IPS-Inter Press Service Deutschland gGmbH
IPS-Tagesdienst vom 14. März 2012

Jamaika: Papageieneier in Kuchenschachteln geschmuggelt - Tierschützer schlagen Alarm

von Zadie Neufville

Jamaika-Amazone - Bild: © Ajani Francis/IPS

Jamaika-Amazone
Bild: © Ajani Francis/IPS

Kingston, 14. März (IPS) - Die Neuigkeit aus dem Wiener Tiergarten Schönbrunn hat die Behörden in Jamaika schockiert. 45 Papageien einer bedrohten Art schlüpften aus Eiern, die in Rumkuchenschachteln von der Insel geschmuggelt wurden.

Die 23 Jamaika- und 22 noch selteneren Rotspiegelamazonen waren aus insgesamt 74 Eiern ausgebrütet worden, die österreichische Touristen mit nach Hause nahmen. Beide Spezies gelten als vom Aussterben bedroht.

Umweltschützer befürchten, dass die jamaikanischen Behörden angesichts der steigenden Nachfrage nach exotischen Tieren nicht mehr in der Lage sind, die natürlichen Ressourcen des Karibikstaates zu schützen. Es ist nicht ungewöhnlich, dass seltene Tiere in Jamaika Urlaubern zum Verkauf angeboten werden.
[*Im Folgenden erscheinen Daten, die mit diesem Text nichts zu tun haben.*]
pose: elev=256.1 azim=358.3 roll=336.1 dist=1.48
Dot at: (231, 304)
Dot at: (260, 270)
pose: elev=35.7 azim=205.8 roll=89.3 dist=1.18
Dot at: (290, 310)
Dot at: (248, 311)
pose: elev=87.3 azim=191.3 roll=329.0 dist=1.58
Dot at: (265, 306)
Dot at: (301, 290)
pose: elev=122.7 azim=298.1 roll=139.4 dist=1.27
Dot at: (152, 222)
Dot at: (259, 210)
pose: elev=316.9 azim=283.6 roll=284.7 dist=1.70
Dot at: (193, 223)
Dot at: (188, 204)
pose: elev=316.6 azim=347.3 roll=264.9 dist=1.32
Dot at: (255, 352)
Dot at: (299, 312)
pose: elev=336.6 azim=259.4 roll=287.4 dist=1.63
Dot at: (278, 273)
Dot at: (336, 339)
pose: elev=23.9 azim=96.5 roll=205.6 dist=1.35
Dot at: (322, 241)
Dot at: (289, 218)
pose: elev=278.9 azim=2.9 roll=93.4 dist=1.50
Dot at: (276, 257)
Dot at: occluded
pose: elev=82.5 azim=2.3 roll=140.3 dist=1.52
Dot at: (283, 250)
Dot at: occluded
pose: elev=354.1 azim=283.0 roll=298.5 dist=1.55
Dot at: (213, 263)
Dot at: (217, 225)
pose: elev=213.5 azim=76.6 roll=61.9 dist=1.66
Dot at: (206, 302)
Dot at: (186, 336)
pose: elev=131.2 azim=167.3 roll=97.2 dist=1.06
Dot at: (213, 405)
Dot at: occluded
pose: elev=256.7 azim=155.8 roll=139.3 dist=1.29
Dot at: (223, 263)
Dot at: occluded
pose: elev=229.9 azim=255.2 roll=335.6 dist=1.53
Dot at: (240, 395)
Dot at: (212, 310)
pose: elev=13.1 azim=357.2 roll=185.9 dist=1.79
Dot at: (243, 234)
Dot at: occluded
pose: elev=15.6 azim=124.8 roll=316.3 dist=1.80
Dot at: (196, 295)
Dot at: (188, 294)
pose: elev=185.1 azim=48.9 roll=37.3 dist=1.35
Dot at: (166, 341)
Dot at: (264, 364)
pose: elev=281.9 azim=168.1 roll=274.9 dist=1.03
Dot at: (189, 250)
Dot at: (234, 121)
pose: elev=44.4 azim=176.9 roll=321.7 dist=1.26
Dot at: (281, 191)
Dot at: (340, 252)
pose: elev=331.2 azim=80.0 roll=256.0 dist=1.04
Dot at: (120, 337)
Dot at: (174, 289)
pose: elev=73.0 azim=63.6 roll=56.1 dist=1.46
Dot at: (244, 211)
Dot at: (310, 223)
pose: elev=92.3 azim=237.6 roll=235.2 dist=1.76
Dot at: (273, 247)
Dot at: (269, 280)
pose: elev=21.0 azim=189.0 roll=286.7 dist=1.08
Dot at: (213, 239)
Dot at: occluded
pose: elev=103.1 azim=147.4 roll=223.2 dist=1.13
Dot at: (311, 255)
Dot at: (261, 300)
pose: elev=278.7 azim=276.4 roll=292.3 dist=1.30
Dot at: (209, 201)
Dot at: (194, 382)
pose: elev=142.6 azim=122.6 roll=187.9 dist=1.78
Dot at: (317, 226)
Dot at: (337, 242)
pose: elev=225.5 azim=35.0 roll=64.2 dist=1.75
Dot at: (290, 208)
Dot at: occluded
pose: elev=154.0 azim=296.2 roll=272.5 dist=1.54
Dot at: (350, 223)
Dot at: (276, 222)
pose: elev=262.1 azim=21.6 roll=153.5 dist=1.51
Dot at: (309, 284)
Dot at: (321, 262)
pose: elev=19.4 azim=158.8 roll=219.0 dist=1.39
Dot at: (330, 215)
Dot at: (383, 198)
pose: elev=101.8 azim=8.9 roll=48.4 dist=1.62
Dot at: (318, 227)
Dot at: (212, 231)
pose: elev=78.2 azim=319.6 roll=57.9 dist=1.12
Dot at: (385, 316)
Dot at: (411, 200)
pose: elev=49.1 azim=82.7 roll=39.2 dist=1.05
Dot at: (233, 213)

"Mit einheimischen Arten wird reger Handel betrieben", sagte die Zoologin Karlene Craig IPS. "Unsere Vögel sind gefragte Haustiere. Die Rotspiegelamazone ist weniger aggressiv und laut als andere Papageien. Sie spricht außerdem viel und ist daher unterhaltsam."

Nicht nur Ziervögel, sondern auch andere Tiere sind in Jamaika offenbar eine begehrte Beute von Schmugglern geworden. Die Umweltbehörde NEPA räumte kürzlich ein, vertrauliche Informationen über den illegalen Tierhandel erhalten zu haben. Man werde die Fahndungen verstärken und die Allgemeinheit für den Wert der Artenvielfalt sensibilisieren, hieß es.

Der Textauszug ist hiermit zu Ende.